• Task instructions: If a line in the entries below contains the word "simple", it counts; report how many such lines there are, and only that number.

BEGIN Excerpted records

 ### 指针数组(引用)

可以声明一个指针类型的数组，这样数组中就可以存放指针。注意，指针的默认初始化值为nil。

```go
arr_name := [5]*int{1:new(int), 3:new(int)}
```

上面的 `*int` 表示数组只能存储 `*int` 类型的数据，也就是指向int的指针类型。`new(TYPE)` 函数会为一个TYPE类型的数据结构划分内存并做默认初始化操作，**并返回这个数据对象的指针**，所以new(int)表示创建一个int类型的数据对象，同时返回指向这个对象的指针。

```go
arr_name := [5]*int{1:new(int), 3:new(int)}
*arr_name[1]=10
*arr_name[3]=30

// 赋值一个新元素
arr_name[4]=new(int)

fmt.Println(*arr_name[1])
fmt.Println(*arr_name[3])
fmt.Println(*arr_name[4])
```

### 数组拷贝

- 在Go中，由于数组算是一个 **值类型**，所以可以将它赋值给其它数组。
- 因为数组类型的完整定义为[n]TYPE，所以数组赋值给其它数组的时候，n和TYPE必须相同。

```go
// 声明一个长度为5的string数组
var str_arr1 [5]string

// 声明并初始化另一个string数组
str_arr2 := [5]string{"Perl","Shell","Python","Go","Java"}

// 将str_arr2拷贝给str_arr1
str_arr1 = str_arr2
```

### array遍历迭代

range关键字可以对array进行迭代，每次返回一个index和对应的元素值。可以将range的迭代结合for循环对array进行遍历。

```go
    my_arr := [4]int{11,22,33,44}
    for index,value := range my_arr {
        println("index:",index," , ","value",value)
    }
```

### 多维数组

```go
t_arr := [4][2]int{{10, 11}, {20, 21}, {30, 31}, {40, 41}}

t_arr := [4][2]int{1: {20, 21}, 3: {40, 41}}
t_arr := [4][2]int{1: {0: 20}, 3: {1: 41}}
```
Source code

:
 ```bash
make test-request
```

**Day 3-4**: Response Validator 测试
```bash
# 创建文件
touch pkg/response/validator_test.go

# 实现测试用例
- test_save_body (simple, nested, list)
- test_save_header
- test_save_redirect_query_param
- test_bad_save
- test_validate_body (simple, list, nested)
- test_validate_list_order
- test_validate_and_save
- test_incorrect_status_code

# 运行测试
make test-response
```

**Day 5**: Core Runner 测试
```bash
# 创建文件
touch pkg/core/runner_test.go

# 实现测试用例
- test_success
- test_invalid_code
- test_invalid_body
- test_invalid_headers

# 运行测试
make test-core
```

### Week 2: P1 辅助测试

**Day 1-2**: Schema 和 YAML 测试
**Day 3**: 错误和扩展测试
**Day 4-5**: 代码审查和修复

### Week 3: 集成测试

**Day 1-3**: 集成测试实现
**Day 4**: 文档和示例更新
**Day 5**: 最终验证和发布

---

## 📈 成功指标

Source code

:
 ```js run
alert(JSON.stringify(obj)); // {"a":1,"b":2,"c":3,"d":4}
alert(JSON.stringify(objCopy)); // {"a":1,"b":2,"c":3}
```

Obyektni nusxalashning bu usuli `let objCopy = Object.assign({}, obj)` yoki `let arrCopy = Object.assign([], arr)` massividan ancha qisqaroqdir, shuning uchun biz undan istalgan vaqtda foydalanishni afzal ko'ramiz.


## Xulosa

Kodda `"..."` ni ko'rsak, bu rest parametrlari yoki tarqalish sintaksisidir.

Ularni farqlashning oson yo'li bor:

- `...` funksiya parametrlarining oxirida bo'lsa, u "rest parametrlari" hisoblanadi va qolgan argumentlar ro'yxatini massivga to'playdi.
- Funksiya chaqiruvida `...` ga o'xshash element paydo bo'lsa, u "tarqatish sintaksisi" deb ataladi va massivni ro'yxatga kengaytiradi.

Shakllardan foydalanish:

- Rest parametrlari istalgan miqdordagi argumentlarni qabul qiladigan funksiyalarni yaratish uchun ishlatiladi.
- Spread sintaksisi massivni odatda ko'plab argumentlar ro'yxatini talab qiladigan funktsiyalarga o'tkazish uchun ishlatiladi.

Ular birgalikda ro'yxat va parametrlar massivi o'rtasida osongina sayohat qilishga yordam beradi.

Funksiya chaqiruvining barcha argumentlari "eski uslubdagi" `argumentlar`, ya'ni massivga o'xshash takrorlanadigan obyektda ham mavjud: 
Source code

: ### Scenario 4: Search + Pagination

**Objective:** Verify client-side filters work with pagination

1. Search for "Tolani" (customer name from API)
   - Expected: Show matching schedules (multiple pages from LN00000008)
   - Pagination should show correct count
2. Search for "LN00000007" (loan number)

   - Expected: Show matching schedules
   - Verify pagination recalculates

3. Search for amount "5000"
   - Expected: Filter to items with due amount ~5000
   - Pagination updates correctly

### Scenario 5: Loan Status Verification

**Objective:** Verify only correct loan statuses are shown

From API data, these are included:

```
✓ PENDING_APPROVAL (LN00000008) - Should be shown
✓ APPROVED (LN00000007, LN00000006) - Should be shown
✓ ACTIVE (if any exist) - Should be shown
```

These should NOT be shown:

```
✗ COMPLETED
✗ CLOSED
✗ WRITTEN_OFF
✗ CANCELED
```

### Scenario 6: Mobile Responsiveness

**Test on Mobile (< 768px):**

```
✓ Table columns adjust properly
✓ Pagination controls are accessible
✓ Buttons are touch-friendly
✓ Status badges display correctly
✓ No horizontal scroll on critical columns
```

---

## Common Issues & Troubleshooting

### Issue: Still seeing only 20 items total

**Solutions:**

END Excerpted records

• Task result: 2